Emergency response services are vital for enhancing public safety by safeguarding the environment, property, and human lives. As frontline members of these services, 9-1-1 dispatchers have a direct impact on response times and the overall effectiveness of emergency operations. However, traditional dispatcher training methods, which rely on role-playing by experienced personnel, are labor-intensive, time-consuming, and often neglect the specific needs of underserved communities. To address these challenges, we introduce Sim911, the first training simulation for 9-1-1 dispatchers powered by Large Language Models (LLMs). Sim911 enhances training through three key technical innovations: (1) knowledge construction, which utilizes archived 9-1-1 call data to generate simulations that closely mirror real-world scenarios; (2) context-aware controlled generation, which employs dynamic prompts and vector bases to ensure that LLM behavior aligns with training objectives; and (3) validation with looped correction, which filters out low-quality responses and refines the system performance. Experimental results show Sim911's superior performance in effectiveness and equity. Beyond its technical advancements, Sim911 delivers significant social impacts. Successfully deployed in the Metro X of Emergency Communications (MXDEC)(PS: To ensure a double-blind review, we refer to the city as 'City X,' a mid-sized U.S. city with a population of over 700,000. Its Metro Department of Emergency Communications (MXDEC) employs around 80 dispatchers and call-takers. For the rest of the paper, we refer to MXDEC as 'DEC.') Sim911 has been integrated into multiple training sessions, saving time for dispatchers. By supporting a diverse range of incident types and caller tags, Sim911 provides more realistic and inclusive training experiences. In a conducted user study, 90.00 percent of participants found Sim911 to be as effective or even superior to traditional human-led training, making it a valuable tool for emergency communications centers nationwide, particularly those facing staffing challenges.
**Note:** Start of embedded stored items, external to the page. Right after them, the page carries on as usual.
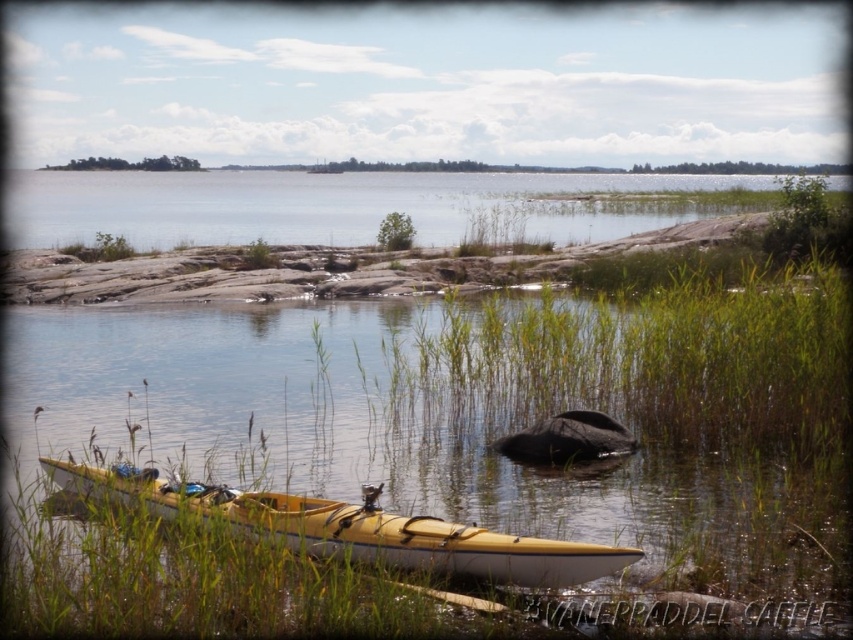
Question: Which point is farther to the camera?

Choices:
 (A) (495, 563)
 (B) (471, 179)
 (C) (801, 324)

Answer: (B)

Question: Can you confirm if clear water at center is positioned to the left of yellow matte kayak at lower left?

Choices:
 (A) yes
 (B) no

Answer: (A)

Question: Is clear water at center below yellow matte kayak at lower left?

Choices:
 (A) yes
 (B) no

Answer: (B)

Question: Which is farther from the yellow matte kayak at lower left?

Choices:
 (A) clear water at center
 (B) green grass at lower center

Answer: (A)

Question: Which object is positioned closest to the yellow matte kayak at lower left?

Choices:
 (A) clear water at center
 (B) green grass at lower center

Answer: (B)

Question: Is clear water at center below yellow matte kayak at lower left?

Choices:
 (A) no
 (B) yes

Answer: (A)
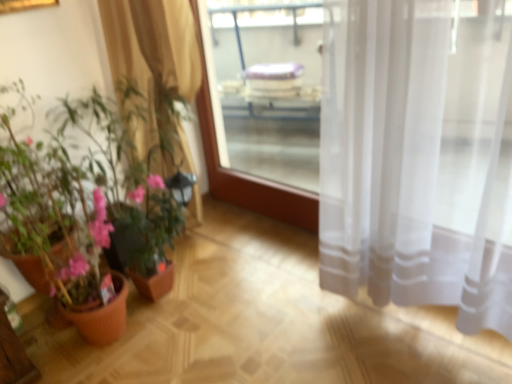
The image size is (512, 384). What do you see at coordinates (152, 54) in the screenshot? I see `beige sheer curtain at left` at bounding box center [152, 54].

Locate an element on the screen. Image resolution: width=512 pixels, height=384 pixels. beige sheer curtain at left is located at coordinates (152, 54).

Locate an element on the screen. This screenshot has width=512, height=384. beige sheer curtain at left is located at coordinates (152, 54).

From a real-world perspective, is terracotta pot plant at left positioned under transparent glass window screen at center based on gravity?

No.

Who is more distant, terracotta pot plant at left or transparent glass window screen at center?

transparent glass window screen at center is further away from the camera.

Between point (52, 182) and point (294, 7), which one is positioned in front?

Point (52, 182)

Is transparent glass window screen at center located within terracotta pot plant at left?

No, transparent glass window screen at center is not inside terracotta pot plant at left.

From the image's perspective, is transparent glass window screen at center located beneath terracotta pot plant at left?

Actually, transparent glass window screen at center appears above terracotta pot plant at left in the image.

Who is bigger, transparent glass window screen at center or terracotta pot plant at left?

terracotta pot plant at left is bigger.

In terms of width, does transparent glass window screen at center look wider or thinner when compared to terracotta pot plant at left?

In the image, transparent glass window screen at center appears to be more narrow than terracotta pot plant at left.

Where is `window screen located behind the terracotta pot plant at left`? window screen located behind the terracotta pot plant at left is located at coordinates (267, 86).

Between beige sheer curtain at left and transparent glass window screen at center, which one has larger size?

beige sheer curtain at left.

Is beige sheer curtain at left facing towards transparent glass window screen at center?

No.

Between point (170, 37) and point (225, 104), which one is positioned behind?

The point (225, 104) is farther.

Is the depth of beige sheer curtain at left greater than that of transparent glass window screen at center?

No, it is in front of transparent glass window screen at center.

Which of these two, terracotta pot plant at left or beige sheer curtain at left, is bigger?

terracotta pot plant at left is bigger.

Does terracotta pot plant at left turn towards beige sheer curtain at left?

No, terracotta pot plant at left is not turned towards beige sheer curtain at left.

Is terracotta pot plant at left to the left or to the right of beige sheer curtain at left in the image?

In the image, terracotta pot plant at left appears on the left side of beige sheer curtain at left.

Which of these two, beige sheer curtain at left or terracotta pot plant at left, is smaller?

Smaller between the two is beige sheer curtain at left.

At what (x,y) coordinates should I click in order to perform the action: click on houseplant to the left of beige sheer curtain at left. Please return your answer as a coordinate pair (x, y). The image size is (512, 384). Looking at the image, I should click on (87, 206).

Is beige sheer curtain at left taller or shorter than terracotta pot plant at left?

beige sheer curtain at left is shorter than terracotta pot plant at left.

Considering the sizes of transparent glass window screen at center and beige sheer curtain at left in the image, is transparent glass window screen at center taller or shorter than beige sheer curtain at left?

In the image, transparent glass window screen at center appears to be shorter than beige sheer curtain at left.

Is transparent glass window screen at center located outside beige sheer curtain at left?

Yes, transparent glass window screen at center is not within beige sheer curtain at left.

From a real-world perspective, is transparent glass window screen at center physically above beige sheer curtain at left?

No, from a real-world perspective, transparent glass window screen at center is not on top of beige sheer curtain at left.

Is transparent glass window screen at center positioned with its back to beige sheer curtain at left?

Yes, transparent glass window screen at center's orientation is away from beige sheer curtain at left.

Identify the location of window screen lying behind the terracotta pot plant at left. (267, 86).

Where is `window screen on the right of terracotta pot plant at left`? Image resolution: width=512 pixels, height=384 pixels. window screen on the right of terracotta pot plant at left is located at coordinates (267, 86).

Based on their spatial positions, is transparent glass window screen at center or terracotta pot plant at left closer to beige sheer curtain at left?

terracotta pot plant at left lies closer to beige sheer curtain at left than the other object.

From the image, which object appears to be farther from transparent glass window screen at center, terracotta pot plant at left or beige sheer curtain at left?

terracotta pot plant at left is further to transparent glass window screen at center.

When comparing their distances from terracotta pot plant at left, does beige sheer curtain at left or transparent glass window screen at center seem further?

Based on the image, transparent glass window screen at center appears to be further to terracotta pot plant at left.

From the image, which object appears to be farther from terracotta pot plant at left, transparent glass window screen at center or beige sheer curtain at left?

Among the two, transparent glass window screen at center is located further to terracotta pot plant at left.

Considering their positions, is beige sheer curtain at left positioned closer to transparent glass window screen at center than terracotta pot plant at left?

beige sheer curtain at left.

Considering their positions, is terracotta pot plant at left positioned closer to beige sheer curtain at left than transparent glass window screen at center?

Among the two, terracotta pot plant at left is located nearer to beige sheer curtain at left.

In order to click on curtain positioned between terracotta pot plant at left and transparent glass window screen at center from near to far in this screenshot , I will do `click(152, 54)`.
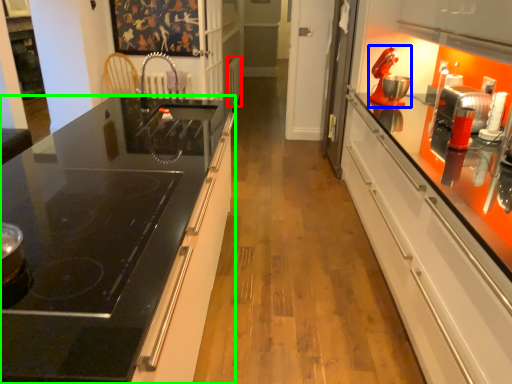
Question: Based on their relative distances, which object is farther from appliance (highlighted by a red box)? Choose from home appliance (highlighted by a blue box) and countertop (highlighted by a green box).

Choices:
 (A) home appliance
 (B) countertop

Answer: (B)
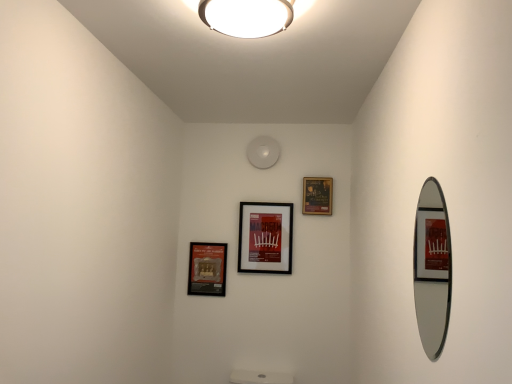
This screenshot has width=512, height=384. Describe the element at coordinates (432, 268) in the screenshot. I see `silver-framed mirror at right` at that location.

What do you see at coordinates (265, 238) in the screenshot?
I see `matte black picture frame at center, the 2th picture frame viewed from the left` at bounding box center [265, 238].

Where is `matte black picture frame at upper center, which ranks as the 3th picture frame in left-to-right order`? Image resolution: width=512 pixels, height=384 pixels. matte black picture frame at upper center, which ranks as the 3th picture frame in left-to-right order is located at coordinates (317, 195).

This screenshot has width=512, height=384. Identify the location of matte black picture frame at lower left, placed as the 1th picture frame when sorted from left to right. (207, 269).

Consider the image. Which of these two, matte black picture frame at upper center, which ranks as the 3th picture frame in left-to-right order, or matte black picture frame at lower left, placed as the third picture frame when sorted from right to left, is thinner?

With smaller width is matte black picture frame at lower left, placed as the third picture frame when sorted from right to left.

Which is correct: matte black picture frame at upper center, which ranks as the 3th picture frame in left-to-right order, is inside matte black picture frame at lower left, placed as the third picture frame when sorted from right to left, or outside of it?

matte black picture frame at upper center, which ranks as the 3th picture frame in left-to-right order, exists outside the volume of matte black picture frame at lower left, placed as the third picture frame when sorted from right to left.

How distant is matte black picture frame at upper center, which ranks as the 3th picture frame in left-to-right order, from matte black picture frame at lower left, placed as the third picture frame when sorted from right to left?

The distance of matte black picture frame at upper center, which ranks as the 3th picture frame in left-to-right order, from matte black picture frame at lower left, placed as the third picture frame when sorted from right to left, is 27.05 inches.

Considering the relative positions of matte black picture frame at upper center, which ranks as the 3th picture frame in left-to-right order, and matte black picture frame at lower left, placed as the 1th picture frame when sorted from left to right, in the image provided, is matte black picture frame at upper center, which ranks as the 3th picture frame in left-to-right order, to the left or to the right of matte black picture frame at lower left, placed as the 1th picture frame when sorted from left to right,?

In the image, matte black picture frame at upper center, which ranks as the 3th picture frame in left-to-right order, appears on the right side of matte black picture frame at lower left, placed as the 1th picture frame when sorted from left to right.

Considering the positions of points (197, 288) and (266, 220), is point (197, 288) closer to camera compared to point (266, 220)?

That is False.

Looking at the image, does matte black picture frame at lower left, placed as the 1th picture frame when sorted from left to right, seem bigger or smaller compared to matte black picture frame at center, the 2th picture frame viewed from the left?

Clearly, matte black picture frame at lower left, placed as the 1th picture frame when sorted from left to right, is smaller in size than matte black picture frame at center, the 2th picture frame viewed from the left.

Do you think matte black picture frame at lower left, placed as the third picture frame when sorted from right to left, is within matte black picture frame at center, the 2th picture frame viewed from the left, or outside of it?

matte black picture frame at lower left, placed as the third picture frame when sorted from right to left, lies outside matte black picture frame at center, the 2th picture frame viewed from the left.

From the image's perspective, is matte black picture frame at lower left, placed as the 1th picture frame when sorted from left to right, positioned above or below matte black picture frame at center, placed as the second picture frame when sorted from right to left?

matte black picture frame at lower left, placed as the 1th picture frame when sorted from left to right, is below matte black picture frame at center, placed as the second picture frame when sorted from right to left.

Locate an element on the screen. This screenshot has height=384, width=512. the 2nd picture frame to the right of the white glossy ceiling light at upper center, starting your count from the anchor is located at coordinates (317, 195).

Which is less distant, (288, 15) or (304, 188)?

The point (288, 15) is closer to the camera.

From the image's perspective, is white glossy ceiling light at upper center positioned above or below matte black picture frame at upper center, acting as the first picture frame starting from the right?

Based on their image positions, white glossy ceiling light at upper center is located above matte black picture frame at upper center, acting as the first picture frame starting from the right.

Could you measure the distance between white glossy ceiling light at upper center and matte black picture frame at upper center, acting as the first picture frame starting from the right?

white glossy ceiling light at upper center is 5.01 feet from matte black picture frame at upper center, acting as the first picture frame starting from the right.

Which object is positioned more to the left, white glossy ceiling light at upper center or matte black picture frame at center, placed as the second picture frame when sorted from right to left?

white glossy ceiling light at upper center.

Is white glossy ceiling light at upper center positioned beyond the bounds of matte black picture frame at center, the 2th picture frame viewed from the left?

Yes, white glossy ceiling light at upper center is outside of matte black picture frame at center, the 2th picture frame viewed from the left.

Which of these two, white glossy ceiling light at upper center or matte black picture frame at center, the 2th picture frame viewed from the left, is bigger?

white glossy ceiling light at upper center is bigger.

Which is nearer, (x=253, y=28) or (x=248, y=255)?

The point (x=253, y=28) is closer to the camera.

The image size is (512, 384). Find the location of `lamp lying behind the silver-framed mirror at right`. lamp lying behind the silver-framed mirror at right is located at coordinates (247, 17).

In terms of width, does white glossy ceiling light at upper center look wider or thinner when compared to silver-framed mirror at right?

Clearly, white glossy ceiling light at upper center has more width compared to silver-framed mirror at right.

Considering the sizes of objects white glossy ceiling light at upper center and silver-framed mirror at right in the image provided, who is smaller, white glossy ceiling light at upper center or silver-framed mirror at right?

Smaller between the two is silver-framed mirror at right.

Which point is more distant from viewer, [208,4] or [423,281]?

The point [423,281] is more distant.

Is white glossy ceiling light at upper center inside matte black picture frame at upper center, acting as the first picture frame starting from the right?

Actually, white glossy ceiling light at upper center is outside matte black picture frame at upper center, acting as the first picture frame starting from the right.

Between point (316, 189) and point (273, 8), which one is positioned behind?

The point (316, 189) is farther from the camera.

Does matte black picture frame at upper center, acting as the first picture frame starting from the right, have a lesser width compared to white glossy ceiling light at upper center?

Correct, the width of matte black picture frame at upper center, acting as the first picture frame starting from the right, is less than that of white glossy ceiling light at upper center.

Is matte black picture frame at center, placed as the second picture frame when sorted from right to left, at the back of silver-framed mirror at right?

That's not correct — silver-framed mirror at right is not looking away from matte black picture frame at center, placed as the second picture frame when sorted from right to left.

Is silver-framed mirror at right not inside matte black picture frame at center, the 2th picture frame viewed from the left?

silver-framed mirror at right lies outside matte black picture frame at center, the 2th picture frame viewed from the left,'s area.

Are silver-framed mirror at right and matte black picture frame at center, the 2th picture frame viewed from the left, beside each other?

No, silver-framed mirror at right is not with matte black picture frame at center, the 2th picture frame viewed from the left.

From a real-world perspective, is silver-framed mirror at right positioned under matte black picture frame at center, the 2th picture frame viewed from the left, based on gravity?

Yes.

Where is `the 2nd picture frame below the matte black picture frame at upper center, which ranks as the 3th picture frame in left-to-right order (from the image's perspective)`? The height and width of the screenshot is (384, 512). the 2nd picture frame below the matte black picture frame at upper center, which ranks as the 3th picture frame in left-to-right order (from the image's perspective) is located at coordinates [x=207, y=269].

Locate an element on the screen. picture frame directly beneath the matte black picture frame at center, placed as the second picture frame when sorted from right to left (from a real-world perspective) is located at coordinates (207, 269).

Considering their positions, is silver-framed mirror at right positioned further to matte black picture frame at upper center, acting as the first picture frame starting from the right, than matte black picture frame at lower left, placed as the third picture frame when sorted from right to left?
AAAI Conference 2024 Conference Paper

Auto311: A Confidence-Guided Automated System for Non-emergency Calls

  • Zirong Chen
  • Xutong Sun
  • Yuanhe Li
  • Meiyi Ma

Emergency and non-emergency response systems are essential services provided by local governments and critical to protecting lives, the environment, and property. The effective handling of (non-)emergency calls is critical for public safety and well-being. By reducing the burden through non-emergency callers, residents in critical need of assistance through 911 will receive a fast and effective response. Collaborating with the Department of Emergency Communications (DEC) in Nashville, we analyzed 11,796 non-emergency call recordings and developed Auto311, the first automated system to handle 311 non-emergency calls, which (1) effectively and dynamically predicts ongoing non-emergency incident types to generate tailored case reports during the call; (2) itemizes essential information from dialogue contexts to complete the generated reports; and (3) strategically structures system-caller dialogues with optimized confidence. We used real-world data to evaluate the system's effectiveness and deployability. The experimental results indicate that the system effectively predicts incident type with an average F-1 score of 92.54%. Moreover, the system successfully itemizes critical information from relevant contexts to complete reports, evincing a 0.93 average consistency score compared to the ground truth. Additionally, emulations demonstrate that the system effectively decreases conversation turns as the utterance size gets more extensive and categorizes the ongoing call with 94.49% mean accuracy.